Blacktooth’s devotion to the Virgin, however, continued and grew in the face of this disapproval. His old hero, Saint Leibowitz, was at least temporarily pushed aside to make more room for the Virgin. He had chosen Duren’s Perennial Ideas of Regional Sects for his next project, in preference to more Boedullus, partly because so many of Duren’s country religions were special cults of Mary, or of some local goddess who had borrowed Mary’s identity and carried Mary’s Babe on her arm. Duren even mentioned the Nomadic Day Maiden. It was a choice he would quickly regret, because of the extreme difficulty of translating theological ideas into Nomadic, but at first he was captivated by one section (“Apud Oregonenses”) which dealt with remnants of what had been called the Northwest Heresy a few centuries before. The description of the cult’s beliefs seemed to cast light on his own mystical vision.

“The Oregonians,” wrote Duren, “considered the Mother of God to be the original uterine Silence into which the Word was spoken at the creation. She was the dark Void made pregnant with light and matter when God roared ‘Fiat!’ Word and Silence were coeval, they said, and each contained the other.”

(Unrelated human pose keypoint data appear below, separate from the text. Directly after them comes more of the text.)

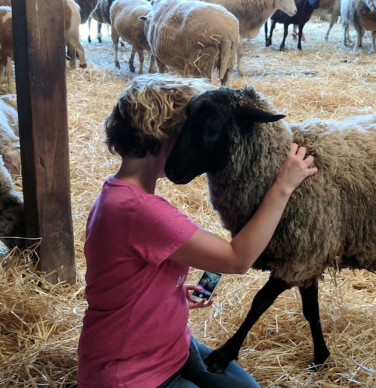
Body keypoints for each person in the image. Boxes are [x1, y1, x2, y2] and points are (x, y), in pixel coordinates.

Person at [77, 74, 318, 388]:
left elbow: (130, 275)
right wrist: (283, 185)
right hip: (130, 374)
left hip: (170, 347)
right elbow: (237, 259)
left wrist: (170, 296)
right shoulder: (140, 211)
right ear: (169, 136)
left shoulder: (119, 194)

This reminded Blacktooth of the image of the darkening heart that became a pit of blackness containing another living heart. He was deeply moved.

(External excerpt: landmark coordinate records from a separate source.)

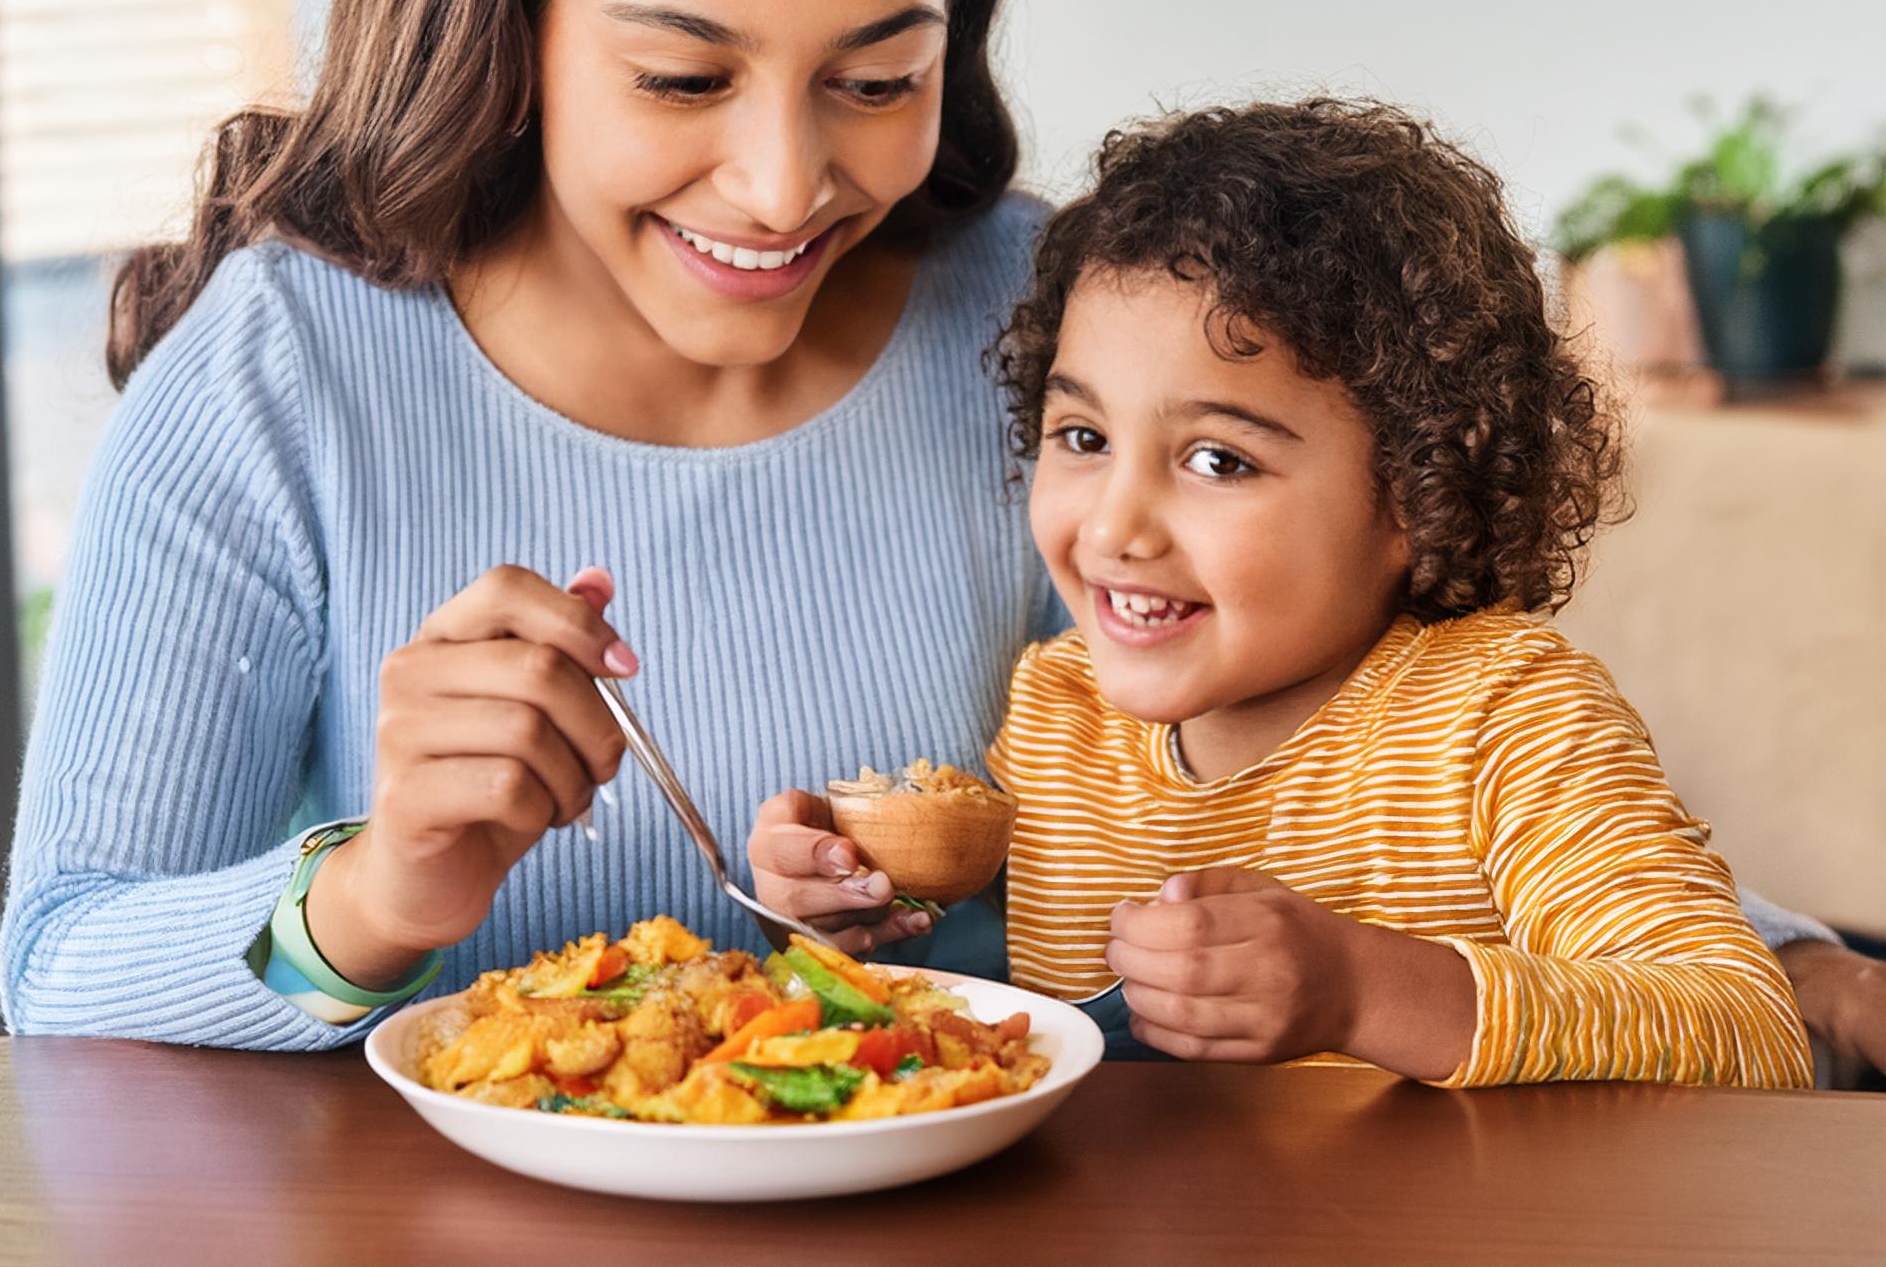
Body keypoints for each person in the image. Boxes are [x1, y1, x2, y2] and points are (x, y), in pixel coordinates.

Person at [0, 0, 1875, 1067]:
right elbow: (64, 963)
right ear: (507, 26)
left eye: (873, 78)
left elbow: (1397, 739)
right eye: (680, 73)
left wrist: (1777, 960)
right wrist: (371, 894)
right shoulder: (280, 377)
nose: (779, 183)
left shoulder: (1062, 330)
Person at [759, 100, 1813, 1087]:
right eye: (1082, 436)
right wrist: (842, 913)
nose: (1116, 526)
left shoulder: (1507, 719)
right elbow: (979, 1026)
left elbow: (1744, 1030)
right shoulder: (1059, 715)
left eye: (1218, 460)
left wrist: (1365, 992)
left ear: (1417, 492)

“Thus is was impossible,” Duren wrote in a later paragraph, “for the cultist to evade the Inquisitor’s accusation that they made of the Virgin a fourth divine person, an incarnation of God’s female wisdom.”

Since no one at the abbey could read Nomadic except Wren and Singing Cow, Blacktooth felt safe in taking a few liberties with a work so resistant to understandable expression in that primitive tongue. In translating the word eculeum (“colt”), he could choose any of eleven Nomadic words that meant a young horse, and none of them were synonymous. But any one-word translation of the Latin “eternity” or “transubstantial” would only bewilder the reader. Theological terms, therefore, he left as Latin words in the Nomadic text, and tried to define them by lengthy footnotes of his own composition. But whenever he imagined himself trying to explain such matters to his late father or boss uncle, these footnotes became flavored with a facetiousness which he knew he would have to remove from the final version. Levity made the task less hateful, but strengthened his conviction that it was useless.